◆ PROBLEM STATEMENT ◆
Below are some records; output exactly the lines from the line with "x2=193, y2=214]: 63.17" to the line with "x2=443, y2=197]: 46.98", both ends kept, and nothing more.
*** PROVIDED ENTRIES ***
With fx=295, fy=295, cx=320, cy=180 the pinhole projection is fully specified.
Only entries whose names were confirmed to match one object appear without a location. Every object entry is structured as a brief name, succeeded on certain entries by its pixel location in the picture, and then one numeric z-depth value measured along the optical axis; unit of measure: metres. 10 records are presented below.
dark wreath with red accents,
***
*** PROVIDED ENTRIES ***
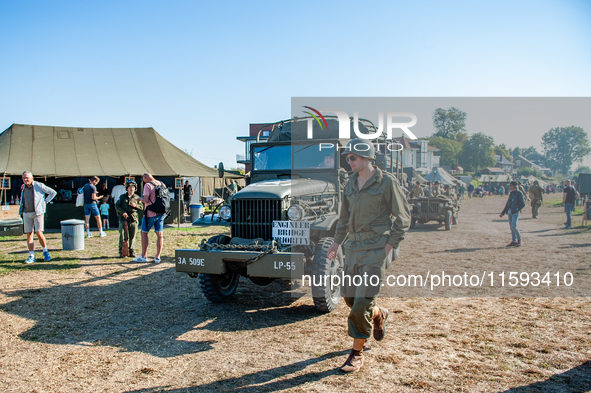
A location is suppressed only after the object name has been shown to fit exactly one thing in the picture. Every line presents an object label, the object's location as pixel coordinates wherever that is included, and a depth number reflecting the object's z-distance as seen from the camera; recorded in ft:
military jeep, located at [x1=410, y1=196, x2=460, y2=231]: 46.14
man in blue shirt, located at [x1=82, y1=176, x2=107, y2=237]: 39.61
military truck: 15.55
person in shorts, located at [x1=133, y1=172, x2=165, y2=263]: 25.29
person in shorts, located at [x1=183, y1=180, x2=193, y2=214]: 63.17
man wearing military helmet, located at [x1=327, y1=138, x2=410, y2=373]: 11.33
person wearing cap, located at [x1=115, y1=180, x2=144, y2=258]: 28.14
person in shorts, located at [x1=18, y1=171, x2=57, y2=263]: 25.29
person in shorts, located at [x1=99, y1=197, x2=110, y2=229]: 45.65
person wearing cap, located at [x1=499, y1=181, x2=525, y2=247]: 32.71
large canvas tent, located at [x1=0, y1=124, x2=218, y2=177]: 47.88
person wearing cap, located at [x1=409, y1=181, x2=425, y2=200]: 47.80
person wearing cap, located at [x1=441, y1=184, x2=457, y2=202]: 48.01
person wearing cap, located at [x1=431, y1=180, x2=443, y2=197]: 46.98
***
◆ ANSWER SECTION ◆
person in shorts, located at [x1=183, y1=180, x2=193, y2=214]: 63.17
man wearing military helmet, located at [x1=327, y1=138, x2=410, y2=373]: 11.33
person wearing cap, located at [x1=115, y1=180, x2=144, y2=258]: 28.14
person in shorts, located at [x1=18, y1=171, x2=57, y2=263]: 25.29
person in shorts, located at [x1=99, y1=197, x2=110, y2=229]: 45.65
person wearing cap, located at [x1=499, y1=181, x2=525, y2=247]: 32.71
large canvas tent, located at [x1=0, y1=124, x2=218, y2=177]: 47.88
person wearing cap, located at [x1=409, y1=181, x2=425, y2=200]: 47.80
person wearing cap, located at [x1=441, y1=184, x2=457, y2=202]: 48.01
person wearing cap, located at [x1=431, y1=180, x2=443, y2=197]: 46.98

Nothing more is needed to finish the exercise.